> INSTRUCTIONS FOR THE TASK
Write out the data exactly as given, dropping every picture.

> DATASET SECTION

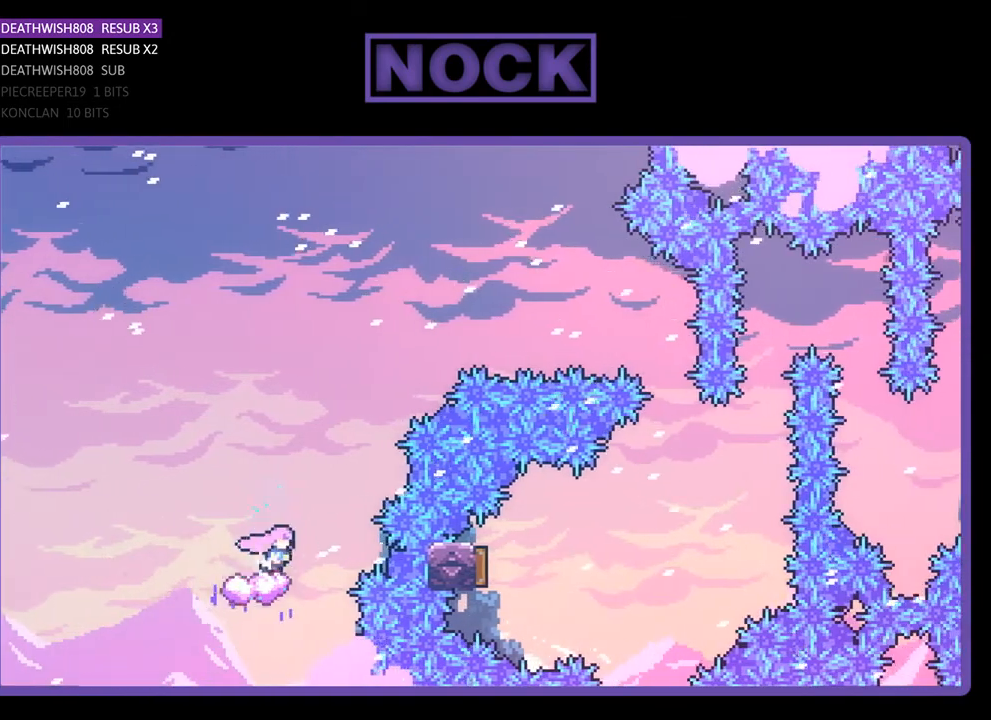
{"buttons": ["R2", "DPAD_RIGHT"], "right_stick": "center", "events": [[133, "CROSS", "down"], [500, "CROSS", "up"]]}
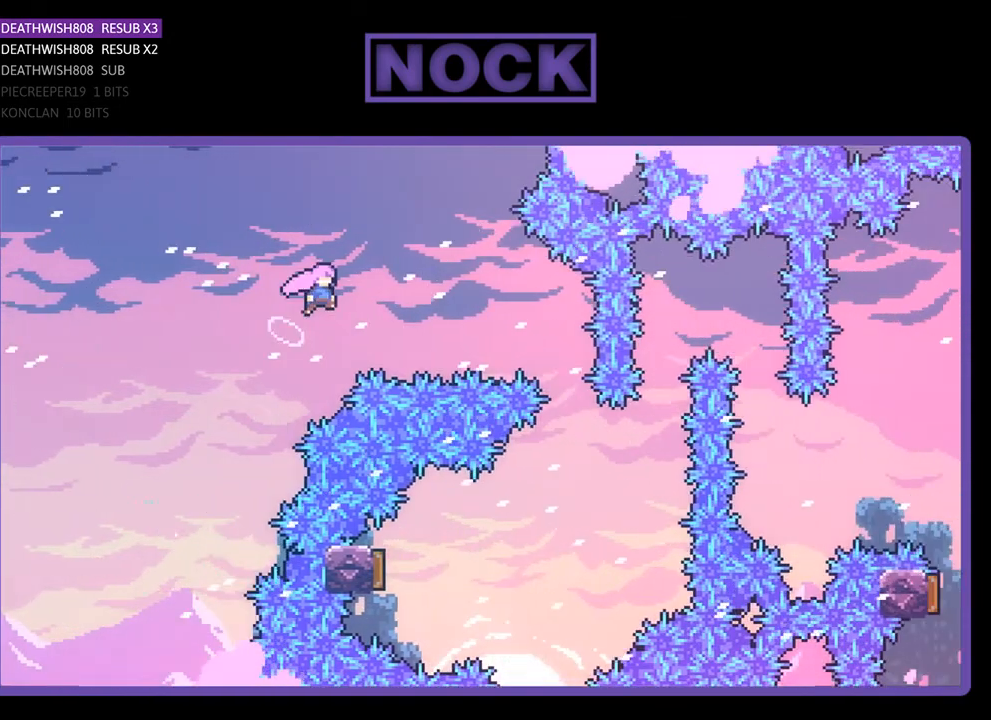
{"buttons": ["CIRCLE", "R2", "DPAD_RIGHT"], "right_stick": "center", "events": [[100, "CIRCLE", "down"]]}
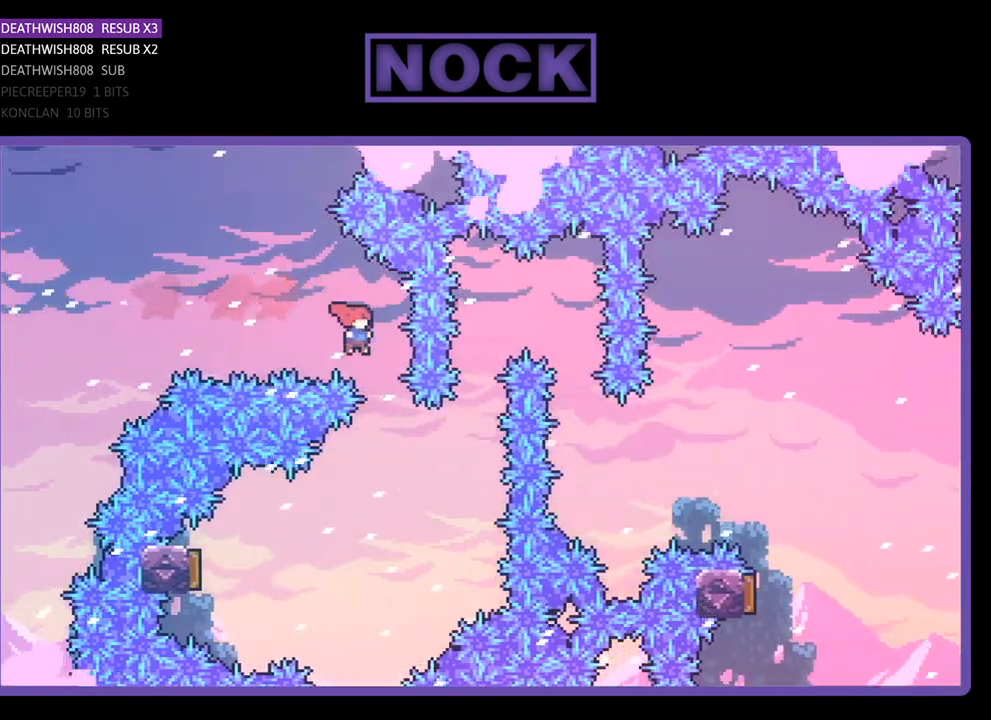
{"buttons": ["CIRCLE", "R2", "DPAD_LEFT"], "right_stick": "center", "events": [[67, "CIRCLE", "up"], [67, "DPAD_RIGHT", "up"], [133, "DPAD_LEFT", "down"], [467, "CIRCLE", "down"]]}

> OUTPUT OF THE EXERCISE
{"buttons": ["R2", "DPAD_RIGHT"], "right_stick": "center", "events": [[133, "CROSS", "down"], [500, "CROSS", "up"]]}
{"buttons": ["CIRCLE", "R2", "DPAD_RIGHT"], "right_stick": "center", "events": [[100, "CIRCLE", "down"]]}
{"buttons": ["CIRCLE", "R2", "DPAD_LEFT"], "right_stick": "center", "events": [[67, "CIRCLE", "up"], [67, "DPAD_RIGHT", "up"], [133, "DPAD_LEFT", "down"], [467, "CIRCLE", "down"]]}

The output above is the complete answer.